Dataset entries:
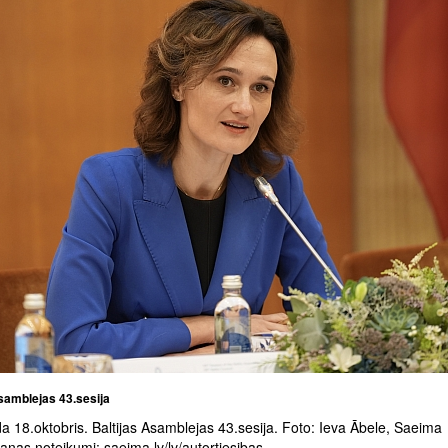
samblejas 43.sesija
 18.oktobris. Baltijas Asamblejas 43.sesija. Foto: Ieva Ābele, Saeima
nas noteikumi: saeima.lv/lv/autortiesibas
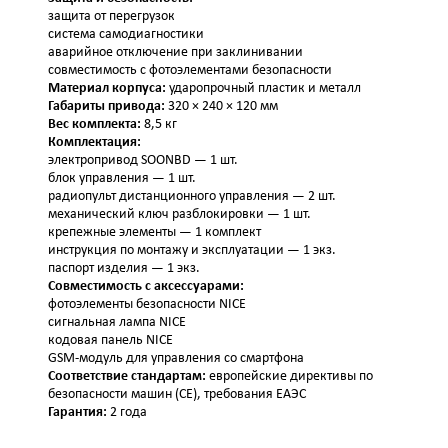
защита от перегрузок
система самодиагностики
аварийное отключение при заклинивании
совместимость с фотоэлементами безопасности
Материал корпуса:
ударопрочный пластик и металл
Габариты привода:
320 × 240 × 120 мм
Вес комплекта:
8,5 кг
Комплектация:
электропривод SOONBD — 1 шт.
блок управления — 1 шт.
радиопульт дистанционного управления — 2 шт.
механический ключ разблокировки — 1 шт.
крепежные элементы — 1 комплект
инструкция по монтажу и эксплуатации — 1 экз.
паспорт изделия — 1 экз.
Совместимость с аксессуарами:
фотоэлементы безопасности NICE
сигнальная лампа NICE
кодовая панель NICE
GSM‑модуль для управления со смартфона
Соответствие стандартам:
европейские директивы по
безопасности машин (CE), требования ЕАЭС
Гарантия:
2 года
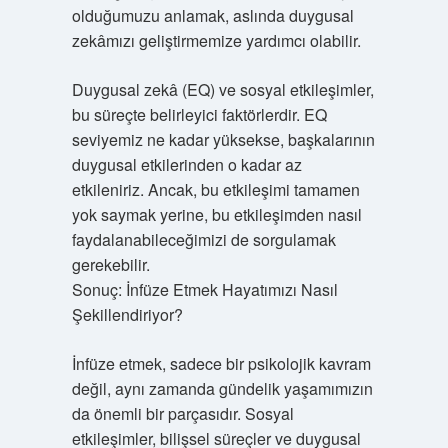
olduğumuzu anlamak, aslında duygusal
zekâmızı geliştirmemize yardımcı olabilir.
Duygusal zekâ (EQ) ve sosyal etkileşimler,
bu süreçte belirleyici faktörlerdir. EQ
seviyemiz ne kadar yüksekse, başkalarının
duygusal etkilerinden o kadar az
etkileniriz. Ancak, bu etkileşimi tamamen
yok saymak yerine, bu etkileşimden nasıl
faydalanabileceğimizi de sorgulamak
gerekebilir.
Sonuç: İnfüze Etmek Hayatımızı Nasıl
Şekillendiriyor?
İnfüze etmek, sadece bir psikolojik kavram
değil, aynı zamanda gündelik yaşamımızın
da önemli bir parçasıdır. Sosyal
etkileşimler, bilişsel süreçler ve duygusal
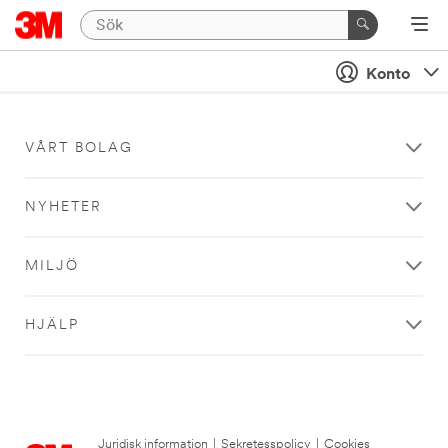
Konto
VÅRT BOLAG
NYHETER
MILJÖ
HJÄLP
Juridisk information
|
Sekretesspolicy
|
Cookies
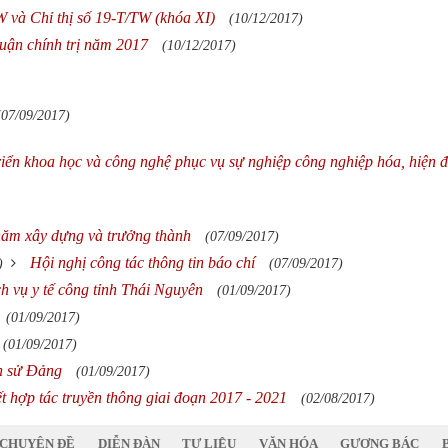
 và Chỉ thị số 19-T/TW (khóa XI)
(10/12/2017)
luận chính trị năm 2017
(10/12/2017)
(07/09/2017)
iển khoa học và công nghệ phục vụ sự nghiệp công nghiệp hóa, hiện đ
năm xây dựng và trưởng thành
(07/09/2017)
Hội nghị công tác thông tin báo chí
)
(07/09/2017)
h vụ y tế công tỉnh Thái Nguyên
(01/09/2017)
(01/09/2017)
(01/09/2017)
ch sử Đảng
(01/09/2017)
t hợp tác truyền thông giai đoạn 2017 - 2021
(02/08/2017)
CHUYÊN ĐỀ
DIỄN ĐÀN
TƯ LIỆU
VĂN HÓA
GƯƠNG BÁC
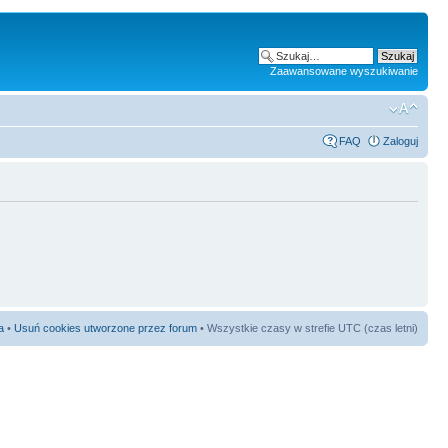
Zaawansowane wyszukiwanie
FAQ
Zaloguj
a
•
Usuń cookies utworzone przez forum
• Wszystkie czasy w strefie UTC (czas letni)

→ **Try it**
Could you transcribe every entry above exactly, leaving out the images?

→ **Reply to the exercise**
samblejas 43.sesija
 18.oktobris. Baltijas Asamblejas 43.sesija. Foto: Ieva Ābele, Saeima
nas noteikumi: saeima.lv/lv/autortiesibas
защита от перегрузок
система самодиагностики
аварийное отключение при заклинивании
совместимость с фотоэлементами безопасности
Материал корпуса:
ударопрочный пластик и металл
Габариты привода:
320 × 240 × 120 мм
Вес комплекта:
8,5 кг
Комплектация:
электропривод SOONBD — 1 шт.
блок управления — 1 шт.
радиопульт дистанционного управления — 2 шт.
механический ключ разблокировки — 1 шт.
крепежные элементы — 1 комплект
инструкция по монтажу и эксплуатации — 1 экз.
паспорт изделия — 1 экз.
Совместимость с аксессуарами:
фотоэлементы безопасности NICE
сигнальная лампа NICE
кодовая панель NICE
GSM‑модуль для управления со смартфона
Соответствие стандартам:
европейские директивы по
безопасности машин (CE), требования ЕАЭС
Гарантия:
2 года
olduğumuzu anlamak, aslında duygusal
zekâmızı geliştirmemize yardımcı olabilir.
Duygusal zekâ (EQ) ve sosyal etkileşimler,
bu süreçte belirleyici faktörlerdir. EQ
seviyemiz ne kadar yüksekse, başkalarının
duygusal etkilerinden o kadar az
etkileniriz. Ancak, bu etkileşimi tamamen
yok saymak yerine, bu etkileşimden nasıl
faydalanabileceğimizi de sorgulamak
gerekebilir.
Sonuç: İnfüze Etmek Hayatımızı Nasıl
Şekillendiriyor?
İnfüze etmek, sadece bir psikolojik kavram
değil, aynı zamanda gündelik yaşamımızın
da önemli bir parçasıdır. Sosyal
etkileşimler, bilişsel süreçler ve duygusal
Konto
VÅRT BOLAG
NYHETER
MILJÖ
HJÄLP
Juridisk information
|
Sekretesspolicy
|
Cookies
 và Chỉ thị số 19-T/TW (khóa XI)
(10/12/2017)
luận chính trị năm 2017
(10/12/2017)
(07/09/2017)
iển khoa học và công nghệ phục vụ sự nghiệp công nghiệp hóa, hiện đ
năm xây dựng và trưởng thành
(07/09/2017)
Hội nghị công tác thông tin báo chí
)
(07/09/2017)
h vụ y tế công tỉnh Thái Nguyên
(01/09/2017)
(01/09/2017)
(01/09/2017)
ch sử Đảng
(01/09/2017)
t hợp tác truyền thông giai đoạn 2017 - 2021
(02/08/2017)
CHUYÊN ĐỀ
DIỄN ĐÀN
TƯ LIỆU
VĂN HÓA
GƯƠNG BÁC
Zaawansowane wyszukiwanie
FAQ
Zaloguj
a
•
Usuń cookies utworzone przez forum
• Wszystkie czasy w strefie UTC (czas letni)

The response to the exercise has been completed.